Records to use →

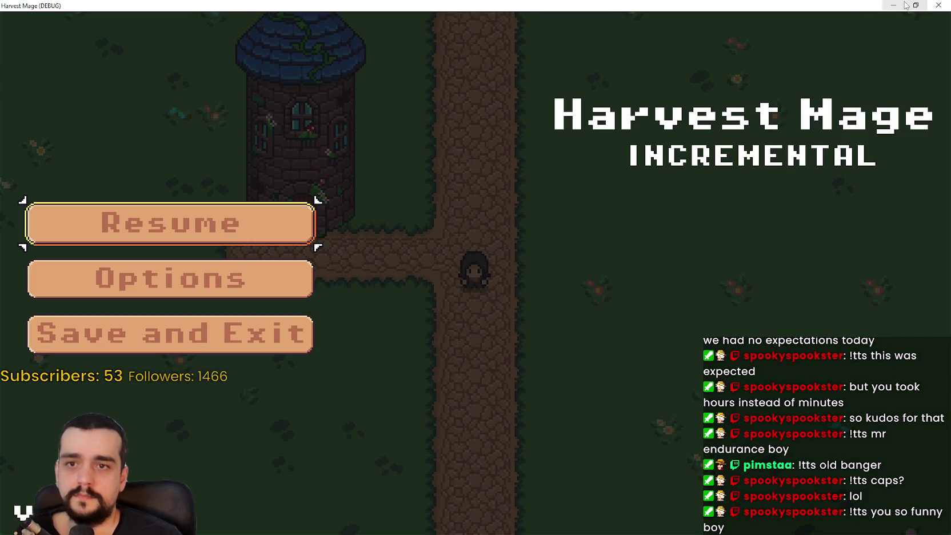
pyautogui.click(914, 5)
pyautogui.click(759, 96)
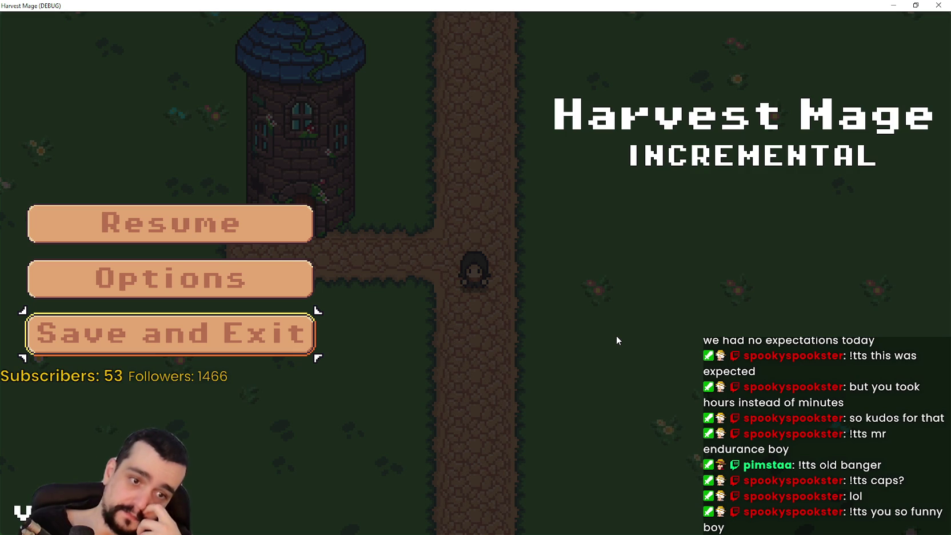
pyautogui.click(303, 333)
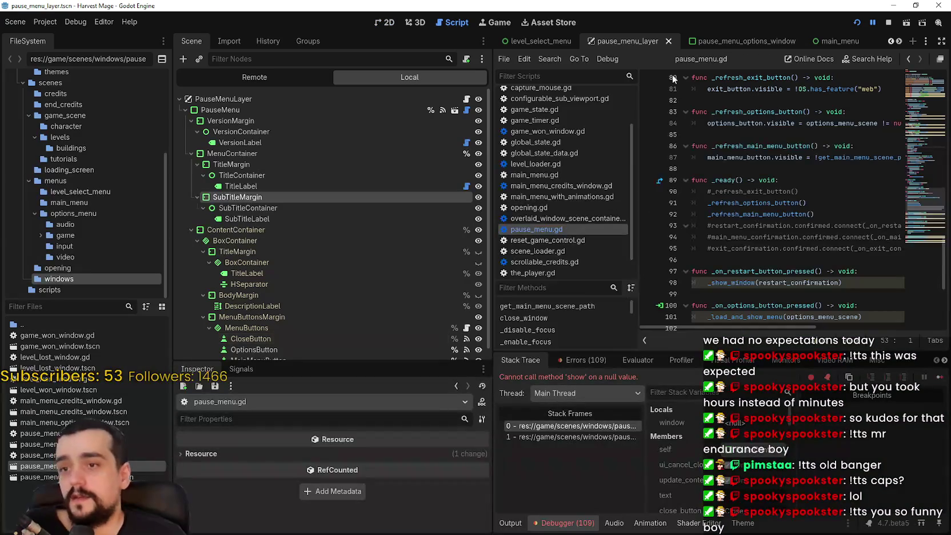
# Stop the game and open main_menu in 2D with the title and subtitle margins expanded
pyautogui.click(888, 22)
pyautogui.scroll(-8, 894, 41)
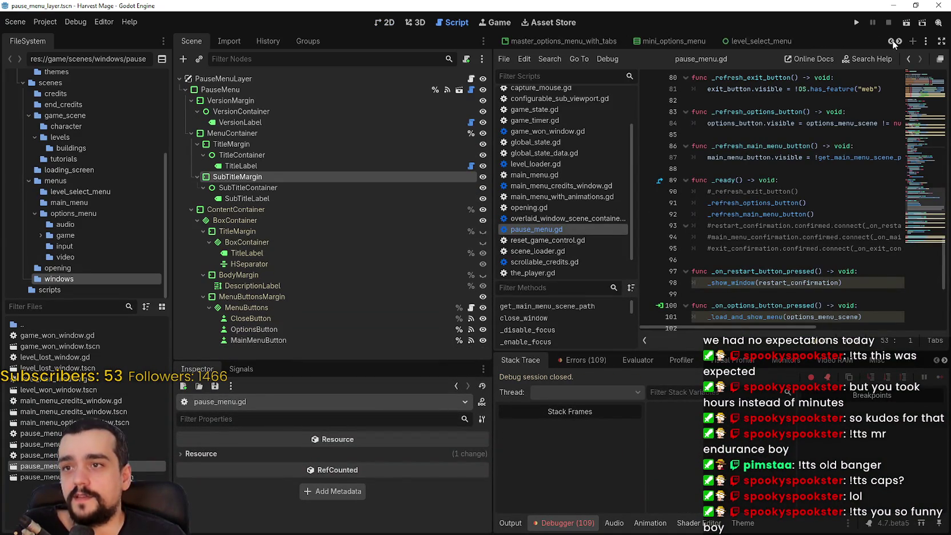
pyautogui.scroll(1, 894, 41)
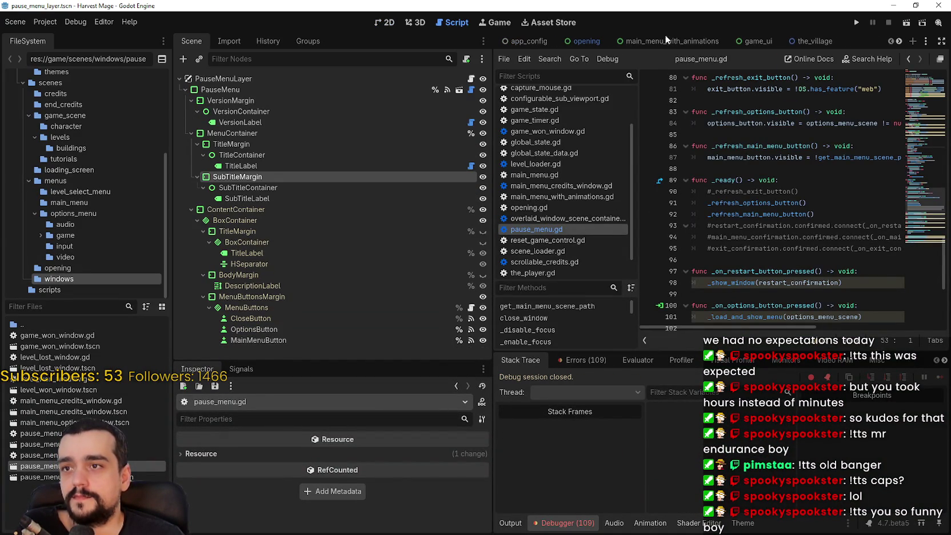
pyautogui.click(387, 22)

...

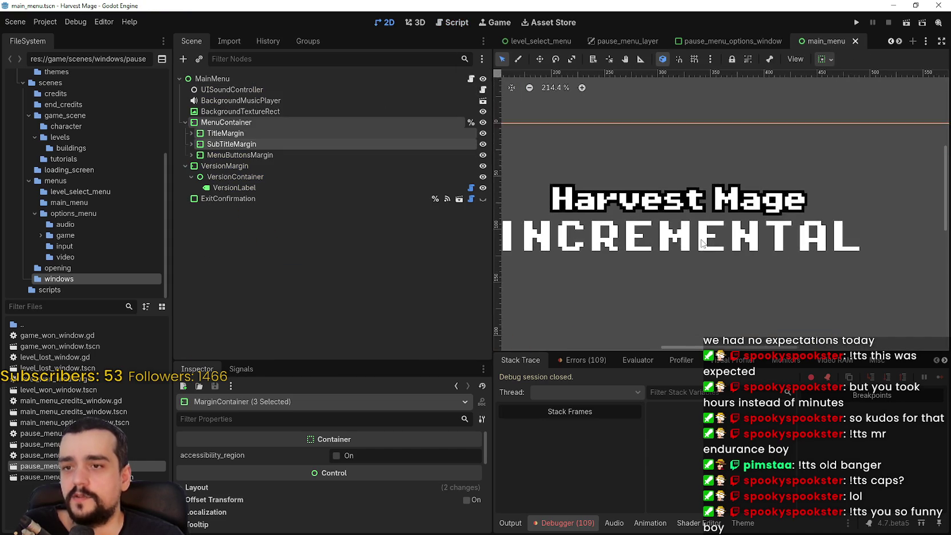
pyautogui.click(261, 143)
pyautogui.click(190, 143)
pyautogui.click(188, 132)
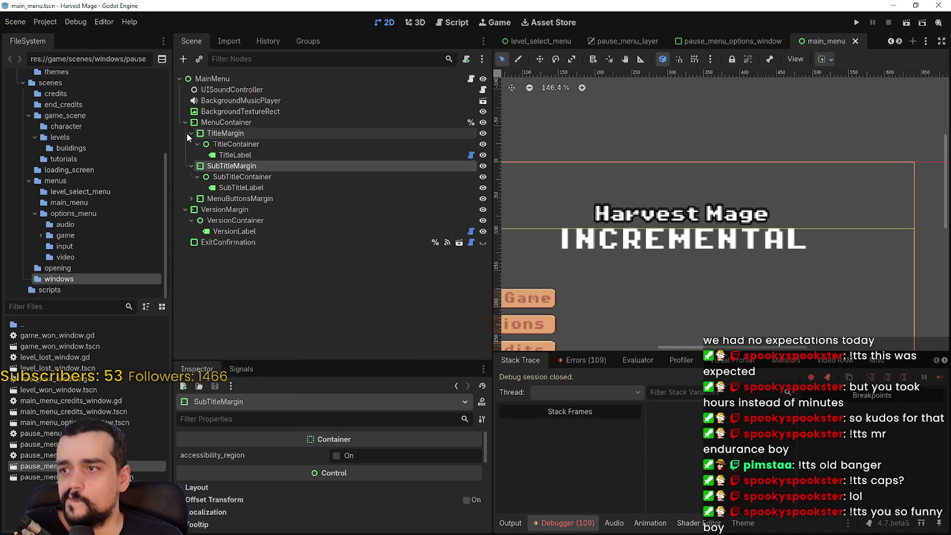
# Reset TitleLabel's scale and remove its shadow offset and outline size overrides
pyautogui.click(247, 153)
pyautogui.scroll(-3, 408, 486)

Assignment →
Repeat exactly the stretch of the listing above that starts with the line holding "pyautogui.click(888, 22)" and finishes with the line holding "pyautogui.click(387, 22)", both included. Skip every picture.

Solved problem →
pyautogui.click(888, 22)
pyautogui.scroll(-8, 894, 41)
pyautogui.scroll(1, 894, 41)
pyautogui.click(387, 22)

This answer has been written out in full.